Professor nega sofisma
JOSÉ MARIA MAYRINK
SÃO PAULO - O presidente do Centro Brasileiro de Análise e Planejamento (Cebrap), professor José Arthur Giannotti, reafirmou ontem que a pressão da ideologia está dificultando a busca de solução para os verdadeiros problemas da universidade. "Opiniões ideológicas jogam os que defendem, por exemplo, o reestudo da pós-graduação contra os que fazem a apologia da universidade tecnocrática", disse Giannotti, ao comentar a discussão que manteve, na quarta-feira, com o sociólogo Octávio Ianni, da Universidade Estadual de Campinas, na reunião de Caxambu (MG).
Giannotti disse que, independentemente de sua ligação com Ianni, não podia deixar de discordar do rumo dado ao debate, com a "desqualificação da discussão da reengenharia da pós-graduação". Amigo pessoal do presidente Fernando Henrique Cardoso, de quem foi colega na Universidade de São Paulo (USP) e no Cebrap, o professor Giannotti observou que a pós-graduação "foi montada como um sistema vigoroso, cujos defeitos precisam ser sanados"'. Os problemas, advertiu o professor, existem e precisam ser enfrentados independentemente de quem ganhou a eleição,. "Se o Lula tivesse sido eleito, seria a mesma coisa", afirmou.
Referindo-se à sua intervenção no encontro de Caxambu, Giannotti reiterou o protesto contra o que considerou um desvio da discussão. "Não fazia parte da pauta discutir que tipo de universidade nós queremos", insistiu o professor, justificando sua discordância em relação a Ianni. "Minha amizade com o Octávio continua a mesma, mas isso não significa que eu não discorde de sua posição política", disse Giannotti, acrescentando que entendeu perfeitamente o que Ianni falou no plenário. "Por que eu haveria de sofismar numa reunião de caráter acadêmico?", protestou o professor de filosofia.

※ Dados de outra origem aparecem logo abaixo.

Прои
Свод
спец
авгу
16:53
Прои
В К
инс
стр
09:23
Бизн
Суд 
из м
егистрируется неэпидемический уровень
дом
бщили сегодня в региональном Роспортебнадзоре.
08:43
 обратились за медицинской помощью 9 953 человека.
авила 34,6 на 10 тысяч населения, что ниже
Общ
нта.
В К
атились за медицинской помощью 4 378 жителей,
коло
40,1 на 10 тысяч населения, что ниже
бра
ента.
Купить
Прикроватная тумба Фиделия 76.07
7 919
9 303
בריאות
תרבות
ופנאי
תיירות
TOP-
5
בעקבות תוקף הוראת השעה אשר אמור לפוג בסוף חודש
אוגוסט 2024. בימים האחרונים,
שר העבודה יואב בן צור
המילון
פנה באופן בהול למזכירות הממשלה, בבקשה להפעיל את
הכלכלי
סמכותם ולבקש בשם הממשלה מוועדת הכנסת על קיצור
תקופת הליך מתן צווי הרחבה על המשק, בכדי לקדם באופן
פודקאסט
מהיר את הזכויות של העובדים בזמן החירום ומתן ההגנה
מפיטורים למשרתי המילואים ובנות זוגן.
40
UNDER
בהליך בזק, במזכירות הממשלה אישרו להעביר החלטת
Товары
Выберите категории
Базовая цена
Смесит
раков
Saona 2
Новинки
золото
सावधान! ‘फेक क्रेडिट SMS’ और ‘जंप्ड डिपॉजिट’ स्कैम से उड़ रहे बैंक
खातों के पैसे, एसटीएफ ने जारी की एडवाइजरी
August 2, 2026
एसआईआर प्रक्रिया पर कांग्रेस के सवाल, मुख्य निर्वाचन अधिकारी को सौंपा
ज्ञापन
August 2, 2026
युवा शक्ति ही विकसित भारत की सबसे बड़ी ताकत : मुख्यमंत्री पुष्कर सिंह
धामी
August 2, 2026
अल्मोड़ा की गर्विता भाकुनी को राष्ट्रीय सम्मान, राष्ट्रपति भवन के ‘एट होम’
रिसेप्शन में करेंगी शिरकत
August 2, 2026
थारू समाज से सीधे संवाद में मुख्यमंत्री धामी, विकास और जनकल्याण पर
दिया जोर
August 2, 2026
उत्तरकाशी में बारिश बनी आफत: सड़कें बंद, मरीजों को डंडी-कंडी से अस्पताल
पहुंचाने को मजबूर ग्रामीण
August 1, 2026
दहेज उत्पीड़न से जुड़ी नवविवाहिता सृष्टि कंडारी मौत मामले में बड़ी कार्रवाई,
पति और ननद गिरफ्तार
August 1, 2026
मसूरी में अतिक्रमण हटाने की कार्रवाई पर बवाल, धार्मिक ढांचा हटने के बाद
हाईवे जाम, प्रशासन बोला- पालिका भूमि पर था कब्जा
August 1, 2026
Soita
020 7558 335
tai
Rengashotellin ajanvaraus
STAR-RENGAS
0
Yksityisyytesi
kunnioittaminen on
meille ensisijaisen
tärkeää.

Era uma resposta a Ianni, segundo o qual ele estava sofismando ao denunciar um suposto desvirtuamento ideológico do debate.
Giannotti não concorda que, como alegou o sociólogo, por trás da discussão esteja a proposta de privatizar a universidade. "O clima está de tal forma aquecido que as pessoas não estão conseguindo tratar dos problemas efetivos da universidade", advertiu o presidente do Cebrap, lembrando que o presidente da mesa foi obrigado a encerrar a sessão, por causa das agressões de alguns participantes ao físico José Fernandes Perez, diretor-científico da Fundação de Amparo à Pesquisa do Estado de São Paulo (Fapesp).